Where a picture appears in the lines below, please omit it and copy every other part exactly.

=== Begin Enclosure ===

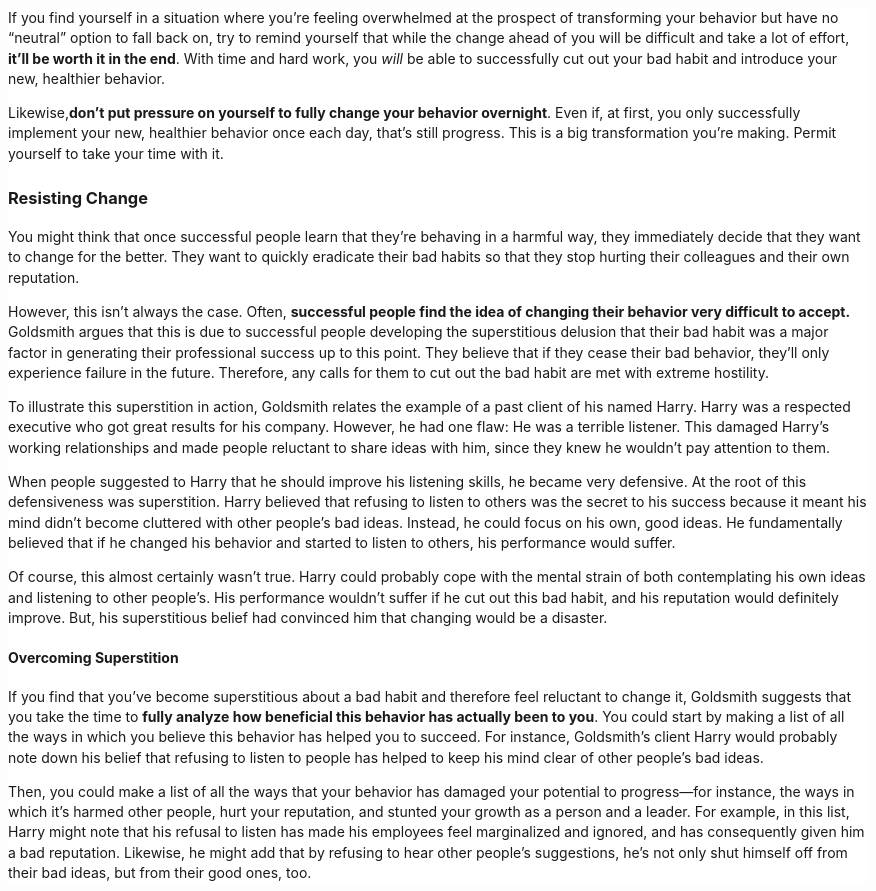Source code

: If you find yourself in a situation where you’re feeling overwhelmed at the prospect of transforming your behavior but have no “neutral” option to fall back on, try to remind yourself that while the change ahead of you will be difficult and take a lot of effort, **it’ll be worth it in the end**. With time and hard work, you _will_ be able to successfully cut out your bad habit and introduce your new, healthier behavior.

Likewise,**don’t put pressure on yourself to fully change your behavior overnight**. Even if, at first, you only successfully implement your new, healthier behavior once each day, that’s still progress. This is a big transformation you’re making. Permit yourself to take your time with it.

### Resisting Change

You might think that once successful people learn that they’re behaving in a harmful way, they immediately decide that they want to change for the better. They want to quickly eradicate their bad habits so that they stop hurting their colleagues and their own reputation.

However, this isn’t always the case. Often, **successful people find the idea of changing their behavior very difficult to accept.** Goldsmith argues that this is due to successful people developing the superstitious delusion that their bad habit was a major factor in generating their professional success up to this point. They believe that if they cease their bad behavior, they’ll only experience failure in the future. Therefore, any calls for them to cut out the bad habit are met with extreme hostility.

To illustrate this superstition in action, Goldsmith relates the example of a past client of his named Harry. Harry was a respected executive who got great results for his company. However, he had one flaw: He was a terrible listener. This damaged Harry’s working relationships and made people reluctant to share ideas with him, since they knew he wouldn’t pay attention to them.

When people suggested to Harry that he should improve his listening skills, he became very defensive. At the root of this defensiveness was superstition. Harry believed that refusing to listen to others was the secret to his success because it meant his mind didn’t become cluttered with other people’s bad ideas. Instead, he could focus on his own, good ideas. He fundamentally believed that if he changed his behavior and started to listen to others, his performance would suffer.

Of course, this almost certainly wasn’t true. Harry could probably cope with the mental strain of both contemplating his own ideas and listening to other people’s. His performance wouldn’t suffer if he cut out this bad habit, and his reputation would definitely improve. But, his superstitious belief had convinced him that changing would be a disaster.

#### Overcoming Superstition

If you find that you’ve become superstitious about a bad habit and therefore feel reluctant to change it, Goldsmith suggests that you take the time to **fully analyze how beneficial this behavior has actually been to you**. You could start by making a list of all the ways in which you believe this behavior has helped you to succeed. For instance, Goldsmith’s client Harry would probably note down his belief that refusing to listen to people has helped to keep his mind clear of other people’s bad ideas.

Then, you could make a list of all the ways that your behavior has damaged your potential to progress—for instance, the ways in which it’s harmed other people, hurt your reputation, and stunted your growth as a person and a leader. For example, in this list, Harry might note that his refusal to listen has made his employees feel marginalized and ignored, and has consequently given him a bad reputation. Likewise, he might add that by refusing to hear other people’s suggestions, he’s not only shut himself off from their bad ideas, but from their good ones, too.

=== End Enclosure ===

→ Answer for this exercise
Source code

: If you find yourself in a situation where you’re feeling overwhelmed at the prospect of transforming your behavior but have no “neutral” option to fall back on, try to remind yourself that while the change ahead of you will be difficult and take a lot of effort, **it’ll be worth it in the end**. With time and hard work, you _will_ be able to successfully cut out your bad habit and introduce your new, healthier behavior.

Likewise,**don’t put pressure on yourself to fully change your behavior overnight**. Even if, at first, you only successfully implement your new, healthier behavior once each day, that’s still progress. This is a big transformation you’re making. Permit yourself to take your time with it.

### Resisting Change

You might think that once successful people learn that they’re behaving in a harmful way, they immediately decide that they want to change for the better. They want to quickly eradicate their bad habits so that they stop hurting their colleagues and their own reputation.

However, this isn’t always the case. Often, **successful people find the idea of changing their behavior very difficult to accept.** Goldsmith argues that this is due to successful people developing the superstitious delusion that their bad habit was a major factor in generating their professional success up to this point. They believe that if they cease their bad behavior, they’ll only experience failure in the future. Therefore, any calls for them to cut out the bad habit are met with extreme hostility.

To illustrate this superstition in action, Goldsmith relates the example of a past client of his named Harry. Harry was a respected executive who got great results for his company. However, he had one flaw: He was a terrible listener. This damaged Harry’s working relationships and made people reluctant to share ideas with him, since they knew he wouldn’t pay attention to them.

When people suggested to Harry that he should improve his listening skills, he became very defensive. At the root of this defensiveness was superstition. Harry believed that refusing to listen to others was the secret to his success because it meant his mind didn’t become cluttered with other people’s bad ideas. Instead, he could focus on his own, good ideas. He fundamentally believed that if he changed his behavior and started to listen to others, his performance would suffer.

Of course, this almost certainly wasn’t true. Harry could probably cope with the mental strain of both contemplating his own ideas and listening to other people’s. His performance wouldn’t suffer if he cut out this bad habit, and his reputation would definitely improve. But, his superstitious belief had convinced him that changing would be a disaster.

#### Overcoming Superstition

If you find that you’ve become superstitious about a bad habit and therefore feel reluctant to change it, Goldsmith suggests that you take the time to **fully analyze how beneficial this behavior has actually been to you**. You could start by making a list of all the ways in which you believe this behavior has helped you to succeed. For instance, Goldsmith’s client Harry would probably note down his belief that refusing to listen to people has helped to keep his mind clear of other people’s bad ideas.

Then, you could make a list of all the ways that your behavior has damaged your potential to progress—for instance, the ways in which it’s harmed other people, hurt your reputation, and stunted your growth as a person and a leader. For example, in this list, Harry might note that his refusal to listen has made his employees feel marginalized and ignored, and has consequently given him a bad reputation. Likewise, he might add that by refusing to hear other people’s suggestions, he’s not only shut himself off from their bad ideas, but from their good ones, too.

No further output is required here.